Two bombs, one sent via FedEx, one via UPS, were mailed to Chicago from Yemen Oct. 27.
One made it to Dubai before being discovered by authorities, the other to England. Once the Saudis tipped off the CIA about the existence of the bombs, a series of good contacts prevented a major disaster, the AP reported Saturday.
"Authorities believe it was the most sophisticated effort yet by al-Qaida in Yemen to strike inside the U.S.," the story reads. "The pursuit shows that even when the world's counterterrorism systems work, preventing an attack is often a terrifyingly close ordeal."
The bombs, believed to be made by al-Qaida's master bombmaker in Yemen, Ibrahim Hassan al-Asiri, were of high quality.

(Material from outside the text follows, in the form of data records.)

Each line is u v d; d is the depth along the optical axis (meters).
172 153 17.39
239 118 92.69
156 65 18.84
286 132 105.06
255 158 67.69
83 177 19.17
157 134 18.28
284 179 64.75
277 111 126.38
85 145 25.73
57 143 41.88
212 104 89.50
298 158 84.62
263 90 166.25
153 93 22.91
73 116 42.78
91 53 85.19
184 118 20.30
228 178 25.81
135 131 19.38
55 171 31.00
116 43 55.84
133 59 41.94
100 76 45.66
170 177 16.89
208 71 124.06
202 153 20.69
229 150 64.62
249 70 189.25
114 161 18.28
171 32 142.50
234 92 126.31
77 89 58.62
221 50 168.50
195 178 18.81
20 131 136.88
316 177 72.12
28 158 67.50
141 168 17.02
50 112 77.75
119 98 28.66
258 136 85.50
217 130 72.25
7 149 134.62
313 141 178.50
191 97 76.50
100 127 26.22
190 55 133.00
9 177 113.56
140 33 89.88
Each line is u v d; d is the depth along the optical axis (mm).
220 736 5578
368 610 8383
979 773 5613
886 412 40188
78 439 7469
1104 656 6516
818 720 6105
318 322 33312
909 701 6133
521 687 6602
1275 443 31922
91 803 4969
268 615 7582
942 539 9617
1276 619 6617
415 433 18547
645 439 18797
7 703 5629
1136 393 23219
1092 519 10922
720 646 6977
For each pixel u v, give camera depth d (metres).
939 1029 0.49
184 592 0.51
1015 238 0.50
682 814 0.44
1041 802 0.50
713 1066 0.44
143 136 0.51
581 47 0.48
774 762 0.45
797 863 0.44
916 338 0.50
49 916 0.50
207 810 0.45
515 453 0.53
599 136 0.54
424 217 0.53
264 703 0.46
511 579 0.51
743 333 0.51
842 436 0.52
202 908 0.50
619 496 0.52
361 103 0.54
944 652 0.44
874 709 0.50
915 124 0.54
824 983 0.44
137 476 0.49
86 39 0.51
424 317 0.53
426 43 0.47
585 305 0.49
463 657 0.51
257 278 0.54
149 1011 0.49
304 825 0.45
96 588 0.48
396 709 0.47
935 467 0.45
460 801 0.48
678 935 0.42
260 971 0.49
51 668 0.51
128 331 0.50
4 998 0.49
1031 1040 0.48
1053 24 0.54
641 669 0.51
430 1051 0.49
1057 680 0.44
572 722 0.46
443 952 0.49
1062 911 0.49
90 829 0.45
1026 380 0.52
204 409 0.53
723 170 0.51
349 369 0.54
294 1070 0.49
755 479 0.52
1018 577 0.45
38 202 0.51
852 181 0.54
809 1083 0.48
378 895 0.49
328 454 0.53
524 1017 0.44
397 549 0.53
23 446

They were set to detonate according to cell phone alarms embedded into the devices.
Taking advantage of the fact that the U.S. relies on shipping companies like UPS and FedEx to screen packages until they arrive in America, al-Qaida focused on cargo packages.
The concept was not new to American intelligence, however. The FBI had participated in an August drill tracking a homemade bomb shipped by cargo plane:
"U.S. authorities had been monitoring steady intelligence on a possible attack like this since early September, a U.S. official said. In early October, the U.S. received a general tip from the Saudis about a possible al-Qaida effort to down airplanes, intelligence officials said."
It's clear that without Saudi Arabia, the bombs would likely not have been found in time. GlobalPost reports the country has built a very legitimate counterterrorism force in this decade:
“There’s been an incredible investment of U.S. time and expertise in helping the Saudis develop their intelligence capabilities,” said Jarret Brachman, author of “Global Jihadism: Theory and Practice.” “They’ve really come a long way ... and have developed an independent capability … that’s moved much more into human intelligence collection.”
In October, the Obama Administration announced a $60 billion arms deal with Saudi Arabia, signalling the rebirth of a key alliance that had broken down after 9/11.
The Saudis were forced to reevaluate their stance on religious extremism after 15 of the 19 9/11 hijackers turned out to be Saudi Arabian, Robert Lacey argues in The Daily Beast.
There is some room for optimism after successfully blocking Yemen's al-Qaida this time. But the evidence points to future efforts by that group, and to an improved system still only as good as human.